As expected, you can see that the LAP score of the reference (-14.364) is larger than the LAP score of our SOAPdenovo assembly (-14.437).

Instead of using the complete read set to determine the LAP, we can use a subset of the reads. Let's try generating a 100,000 read sample:

$ALIGNER_HOME/gen_rand_sample.py -1 MiSeq_Ecoli_MG1655_110721_PF_R1.fastq -2 MiSeq_Ecoli_MG1655_110721_PF_R2.fastq -k 100000

The reads will be written by default to ./[SAMPLE_SIZE]/0_[12].fastq. Now, lets re-compute the LAP scores of both assemblies. Perform the same steps as above, but replace the reads with the newly created sample reads:

$ALIGNER_HOME/calc_prob.py -p 8 -a tutorial/e_coli_MG1655.fasta -q -1 100000/0_1.fastq -2 100000/0_2.fastq -X 500 -I 0 -o fr -m 300 -t 30 > e_coli_reference.prob

$ALIGNER_HOME/calc_prob.py -p 8 -a tutorial/e_coli_SOAPdenovo.fasta -q -1 100000/0_1.fastq -2 100000/0_2.fastq -X 500 -I 0 -o fr -m 300 -t 30 > e_coli_SOAPdenovo.prob

$ALIGNER_HOME/sum_prob.py -i e_coli_reference.prob

-14.3700277661 0.0284604989415

$ALIGNER_HOME/sum_prob.py -i e_coli_SOAPdenovo.prob

-14.4457980897 0.0284604989415

Using less than 2% of the original reads, we are able to show the reference is the more likely assembly.

GAGE analysis

Here we provide the steps to re-create our GAGE assembly evaluation. Download gage_scripts.zip, which contains the necessary scripts to download the GAGE data and run LAP.

download_gage_data.sh downloads and extracts the Assembly.tgz and Data.original.tgz for each organism: Staphylococcus auereus, Rhodobacter spaeroides, and Human chromosome 14.

Next, the users can simply run ./run_calc_gage_probs.sh which contains the command line to call a helper script to calculate the LAP for each of the assembly (IMPORTANT: calc_prob.py and sum_prob.py must be in the same directory as the scripts):

# Run staph for mates, union AND contigs, scaffolds.
./calc_asm_probs.sh s m ctg Allpaths-LG,SOAPdenovo,Velvet,ABySS,SGA,Bambus2,MSR-CA,close,close2,truth 10
./calc_asm_probs.sh s u ctg Allpaths-LG,SOAPdenovo,Velvet,ABySS,SGA,Bambus2,MSR-CA,close,close2,truth 10
...
./sum_asm_probs.sh s m ctg "Allpaths-LG,SOAPdenovo,Velvet,ABySS,SGA,Bambus2,MSR-CA,close,close2,truth" "1e-30" >> bact_results
./sum_asm_probs.sh s u ctg "Allpaths-LG,SOAPdenovo,Velvet,ABySS,SGA,Bambus2,MSR-CA,close,close2,truth" "1e-30" >> bact_results

The results will be available in a file called bact_results:

s_aureus ctg mates Allpaths-LG -23.9740731239 0.00969440802919
s_aureus ctg mates SOAPdenovo -23.8918983037 0.00969440802919
s_aureus ctg mates Velvet -24.2581637228 0.00969440802919
s_aureus ctg mates ABySS -24.6920227231 0.00969440802919

Assemblathon1 analysis

Here we provide the steps to re-create the Assemblathon1 assembly evaluation. Download asm1_scripts.zip, which contains the necessary scripts to download the Assemblathon1 data and run LAP.

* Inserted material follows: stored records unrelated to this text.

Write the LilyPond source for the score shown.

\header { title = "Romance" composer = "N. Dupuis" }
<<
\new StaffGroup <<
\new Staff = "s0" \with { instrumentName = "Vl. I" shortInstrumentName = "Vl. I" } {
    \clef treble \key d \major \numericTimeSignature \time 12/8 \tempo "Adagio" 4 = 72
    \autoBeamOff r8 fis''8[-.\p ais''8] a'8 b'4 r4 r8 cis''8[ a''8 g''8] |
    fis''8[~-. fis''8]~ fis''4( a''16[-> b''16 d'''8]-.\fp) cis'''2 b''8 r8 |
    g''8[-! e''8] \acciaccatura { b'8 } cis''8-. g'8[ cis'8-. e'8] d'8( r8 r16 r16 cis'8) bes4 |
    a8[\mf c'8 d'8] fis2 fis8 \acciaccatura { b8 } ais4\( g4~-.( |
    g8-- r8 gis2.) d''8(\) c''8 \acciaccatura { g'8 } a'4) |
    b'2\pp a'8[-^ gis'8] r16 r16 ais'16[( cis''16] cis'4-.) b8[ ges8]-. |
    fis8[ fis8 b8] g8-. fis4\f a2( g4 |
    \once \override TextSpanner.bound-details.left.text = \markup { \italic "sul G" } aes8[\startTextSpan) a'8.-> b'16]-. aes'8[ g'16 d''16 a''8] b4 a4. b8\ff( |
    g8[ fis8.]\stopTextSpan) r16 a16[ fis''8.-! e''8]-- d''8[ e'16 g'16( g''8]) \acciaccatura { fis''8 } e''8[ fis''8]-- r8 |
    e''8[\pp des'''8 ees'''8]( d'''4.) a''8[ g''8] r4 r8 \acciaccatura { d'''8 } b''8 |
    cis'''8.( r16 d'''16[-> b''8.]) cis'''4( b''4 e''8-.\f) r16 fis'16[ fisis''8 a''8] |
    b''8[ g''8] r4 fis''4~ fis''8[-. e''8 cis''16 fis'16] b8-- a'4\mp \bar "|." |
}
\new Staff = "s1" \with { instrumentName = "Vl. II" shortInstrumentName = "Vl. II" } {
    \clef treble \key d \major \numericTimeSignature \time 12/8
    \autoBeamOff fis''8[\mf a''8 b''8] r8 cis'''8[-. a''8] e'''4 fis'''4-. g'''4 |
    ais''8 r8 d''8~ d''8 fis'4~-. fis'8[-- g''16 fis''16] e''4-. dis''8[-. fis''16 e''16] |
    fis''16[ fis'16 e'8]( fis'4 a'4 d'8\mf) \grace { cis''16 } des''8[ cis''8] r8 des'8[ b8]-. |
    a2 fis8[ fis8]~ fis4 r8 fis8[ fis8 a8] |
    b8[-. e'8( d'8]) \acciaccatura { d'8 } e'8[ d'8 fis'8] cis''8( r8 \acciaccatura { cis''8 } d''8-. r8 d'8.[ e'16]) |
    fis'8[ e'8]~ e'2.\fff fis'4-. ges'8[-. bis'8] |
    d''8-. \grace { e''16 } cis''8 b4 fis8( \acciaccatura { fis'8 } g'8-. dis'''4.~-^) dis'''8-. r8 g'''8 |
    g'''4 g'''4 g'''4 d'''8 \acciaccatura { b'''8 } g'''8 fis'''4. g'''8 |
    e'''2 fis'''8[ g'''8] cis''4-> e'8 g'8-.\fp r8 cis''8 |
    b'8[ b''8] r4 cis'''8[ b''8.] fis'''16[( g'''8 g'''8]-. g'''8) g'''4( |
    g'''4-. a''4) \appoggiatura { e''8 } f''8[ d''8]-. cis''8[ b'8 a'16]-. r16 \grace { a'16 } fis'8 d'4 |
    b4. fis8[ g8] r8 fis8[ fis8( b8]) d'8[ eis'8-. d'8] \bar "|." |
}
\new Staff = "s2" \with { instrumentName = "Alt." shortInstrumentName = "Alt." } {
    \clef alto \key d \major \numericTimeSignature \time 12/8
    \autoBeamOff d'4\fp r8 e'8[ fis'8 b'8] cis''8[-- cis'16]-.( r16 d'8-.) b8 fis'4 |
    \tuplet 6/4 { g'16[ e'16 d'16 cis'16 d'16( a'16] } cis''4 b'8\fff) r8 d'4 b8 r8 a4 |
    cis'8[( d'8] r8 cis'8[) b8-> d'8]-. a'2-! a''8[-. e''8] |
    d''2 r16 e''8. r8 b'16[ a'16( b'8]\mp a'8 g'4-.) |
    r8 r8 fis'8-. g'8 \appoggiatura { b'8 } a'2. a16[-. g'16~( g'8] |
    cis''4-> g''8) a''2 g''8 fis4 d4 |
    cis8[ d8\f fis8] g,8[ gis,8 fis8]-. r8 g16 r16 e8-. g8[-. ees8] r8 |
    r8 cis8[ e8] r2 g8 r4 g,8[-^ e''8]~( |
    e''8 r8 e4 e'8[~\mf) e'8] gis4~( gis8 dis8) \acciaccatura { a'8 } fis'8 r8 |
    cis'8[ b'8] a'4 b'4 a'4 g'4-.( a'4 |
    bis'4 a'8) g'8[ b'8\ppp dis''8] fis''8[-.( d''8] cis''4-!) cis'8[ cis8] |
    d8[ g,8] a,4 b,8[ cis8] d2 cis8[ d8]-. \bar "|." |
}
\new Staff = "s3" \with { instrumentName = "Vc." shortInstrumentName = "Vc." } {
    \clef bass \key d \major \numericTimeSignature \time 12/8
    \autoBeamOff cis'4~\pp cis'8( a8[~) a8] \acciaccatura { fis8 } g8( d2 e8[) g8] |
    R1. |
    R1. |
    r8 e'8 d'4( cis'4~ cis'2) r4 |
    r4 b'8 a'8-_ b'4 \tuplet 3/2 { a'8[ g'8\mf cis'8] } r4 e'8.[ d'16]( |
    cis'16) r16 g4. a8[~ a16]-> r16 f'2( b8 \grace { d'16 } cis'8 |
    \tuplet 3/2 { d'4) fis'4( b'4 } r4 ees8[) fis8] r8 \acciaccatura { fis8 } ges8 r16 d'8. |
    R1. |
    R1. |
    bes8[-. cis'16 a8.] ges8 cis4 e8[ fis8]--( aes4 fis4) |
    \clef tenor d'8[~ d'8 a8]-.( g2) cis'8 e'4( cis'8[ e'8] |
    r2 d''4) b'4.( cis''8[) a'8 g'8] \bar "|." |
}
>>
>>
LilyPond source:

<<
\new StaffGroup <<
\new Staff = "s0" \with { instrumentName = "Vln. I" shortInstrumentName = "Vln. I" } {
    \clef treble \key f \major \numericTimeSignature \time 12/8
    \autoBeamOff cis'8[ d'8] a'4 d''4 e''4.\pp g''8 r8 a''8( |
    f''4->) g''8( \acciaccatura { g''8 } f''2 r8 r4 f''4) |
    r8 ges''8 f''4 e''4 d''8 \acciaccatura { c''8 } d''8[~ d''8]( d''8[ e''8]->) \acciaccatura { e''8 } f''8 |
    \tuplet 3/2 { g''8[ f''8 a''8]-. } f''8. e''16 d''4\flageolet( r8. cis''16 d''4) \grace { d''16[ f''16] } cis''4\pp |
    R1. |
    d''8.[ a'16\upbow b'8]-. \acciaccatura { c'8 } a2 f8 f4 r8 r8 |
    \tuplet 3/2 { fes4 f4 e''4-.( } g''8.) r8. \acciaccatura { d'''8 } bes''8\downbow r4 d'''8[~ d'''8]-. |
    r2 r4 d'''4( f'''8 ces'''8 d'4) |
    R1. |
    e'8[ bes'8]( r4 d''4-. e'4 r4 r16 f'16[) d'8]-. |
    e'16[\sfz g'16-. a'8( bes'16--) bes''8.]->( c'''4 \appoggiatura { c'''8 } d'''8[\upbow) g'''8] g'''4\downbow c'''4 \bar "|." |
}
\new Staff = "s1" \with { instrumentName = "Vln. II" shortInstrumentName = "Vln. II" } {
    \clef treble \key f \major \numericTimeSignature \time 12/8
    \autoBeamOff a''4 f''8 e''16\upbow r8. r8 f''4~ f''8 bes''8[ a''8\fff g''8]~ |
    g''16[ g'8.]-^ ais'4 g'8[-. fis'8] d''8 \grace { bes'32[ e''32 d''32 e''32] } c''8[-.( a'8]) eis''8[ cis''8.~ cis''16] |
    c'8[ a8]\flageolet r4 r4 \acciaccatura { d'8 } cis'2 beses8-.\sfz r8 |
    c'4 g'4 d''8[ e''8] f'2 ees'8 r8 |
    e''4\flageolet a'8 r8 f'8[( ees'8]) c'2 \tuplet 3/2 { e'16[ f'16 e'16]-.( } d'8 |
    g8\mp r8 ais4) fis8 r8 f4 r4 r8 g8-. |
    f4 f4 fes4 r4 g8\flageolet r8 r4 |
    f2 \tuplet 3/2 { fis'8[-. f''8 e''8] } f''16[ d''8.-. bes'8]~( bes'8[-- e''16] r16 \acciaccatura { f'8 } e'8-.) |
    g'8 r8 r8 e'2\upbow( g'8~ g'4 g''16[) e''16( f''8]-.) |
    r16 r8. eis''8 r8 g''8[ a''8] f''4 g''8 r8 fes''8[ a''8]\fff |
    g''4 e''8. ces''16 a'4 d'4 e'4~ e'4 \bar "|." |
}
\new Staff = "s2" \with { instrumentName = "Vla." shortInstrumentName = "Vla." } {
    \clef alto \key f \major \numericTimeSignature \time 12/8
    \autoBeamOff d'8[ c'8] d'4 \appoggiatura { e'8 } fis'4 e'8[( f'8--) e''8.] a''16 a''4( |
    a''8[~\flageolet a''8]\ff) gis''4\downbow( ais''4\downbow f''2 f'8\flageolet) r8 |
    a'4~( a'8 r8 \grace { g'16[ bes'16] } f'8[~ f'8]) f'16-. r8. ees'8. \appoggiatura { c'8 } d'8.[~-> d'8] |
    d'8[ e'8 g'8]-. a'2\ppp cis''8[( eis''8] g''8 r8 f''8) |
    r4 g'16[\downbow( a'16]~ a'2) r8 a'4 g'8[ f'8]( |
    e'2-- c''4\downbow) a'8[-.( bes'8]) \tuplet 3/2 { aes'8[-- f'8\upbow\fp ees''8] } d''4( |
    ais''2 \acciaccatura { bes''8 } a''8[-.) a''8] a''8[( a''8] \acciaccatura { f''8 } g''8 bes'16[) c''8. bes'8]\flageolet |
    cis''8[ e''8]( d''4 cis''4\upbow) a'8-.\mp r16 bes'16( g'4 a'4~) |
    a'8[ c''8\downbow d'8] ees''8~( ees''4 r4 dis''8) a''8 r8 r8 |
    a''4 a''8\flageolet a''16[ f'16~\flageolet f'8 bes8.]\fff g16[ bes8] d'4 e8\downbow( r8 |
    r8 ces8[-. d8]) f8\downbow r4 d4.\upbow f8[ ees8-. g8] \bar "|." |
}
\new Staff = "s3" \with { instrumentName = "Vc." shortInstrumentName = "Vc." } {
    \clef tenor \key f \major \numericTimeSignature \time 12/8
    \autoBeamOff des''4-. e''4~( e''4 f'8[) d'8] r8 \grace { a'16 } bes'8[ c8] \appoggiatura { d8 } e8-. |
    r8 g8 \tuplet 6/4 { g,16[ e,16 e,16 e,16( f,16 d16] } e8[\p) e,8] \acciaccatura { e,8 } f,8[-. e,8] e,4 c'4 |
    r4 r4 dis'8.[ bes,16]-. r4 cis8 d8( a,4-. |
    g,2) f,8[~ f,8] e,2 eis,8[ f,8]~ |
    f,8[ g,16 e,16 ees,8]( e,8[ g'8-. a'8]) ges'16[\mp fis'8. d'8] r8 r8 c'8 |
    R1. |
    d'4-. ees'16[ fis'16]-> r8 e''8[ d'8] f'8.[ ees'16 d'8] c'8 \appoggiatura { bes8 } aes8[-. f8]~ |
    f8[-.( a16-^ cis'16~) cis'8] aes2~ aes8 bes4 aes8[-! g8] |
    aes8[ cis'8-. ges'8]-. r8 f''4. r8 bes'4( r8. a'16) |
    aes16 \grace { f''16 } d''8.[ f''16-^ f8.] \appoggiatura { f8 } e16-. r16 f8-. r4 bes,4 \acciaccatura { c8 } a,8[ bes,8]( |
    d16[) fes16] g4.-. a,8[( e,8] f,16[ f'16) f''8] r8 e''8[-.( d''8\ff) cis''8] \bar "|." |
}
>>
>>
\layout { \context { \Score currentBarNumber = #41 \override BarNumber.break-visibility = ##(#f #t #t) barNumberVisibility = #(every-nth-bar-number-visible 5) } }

First, run ./download_asm1_data.sh to get the sequences and Assemblathon1 assemblies (which have had their E. coli contaminated regions removed). Next, simply run the ./run_calc_asm1_prob.sh which will calculate the LAP on a subset of the 10k insert library.

Best practices

Bacterial genomes

For bacterial genomes that are a few megabases in size, the ideal method for calculating LAP is using the aligner method (with Bowtie2). If there are only a few million reads, then it is safe to calculate the LAP using the complete read set.

Eukaryotic genomes

There are a few things to take into consideration when evaluating eukaryotic genomes. If Bowtie2 is able to successfully find all alignments, then the aligner method should be the used over the dynamic programming method. However, in our Assemblathon1 evaluation, we were unable to use Bowtie2 successfully. If Bowtie2 can't be used, then users should give the aligner a SAM file (-s option) produced from another read alignment tool more suited for finding all alignments (e.g., mrsFAST). If all else fails, then use our dynamic programming method.

Depending how different the assemblies are, users can use a subset of the reads to calculate the LAP. In our experience, most eukaroytic assemblies are different enough that the LAP can be calculated on a small fraction of the data set.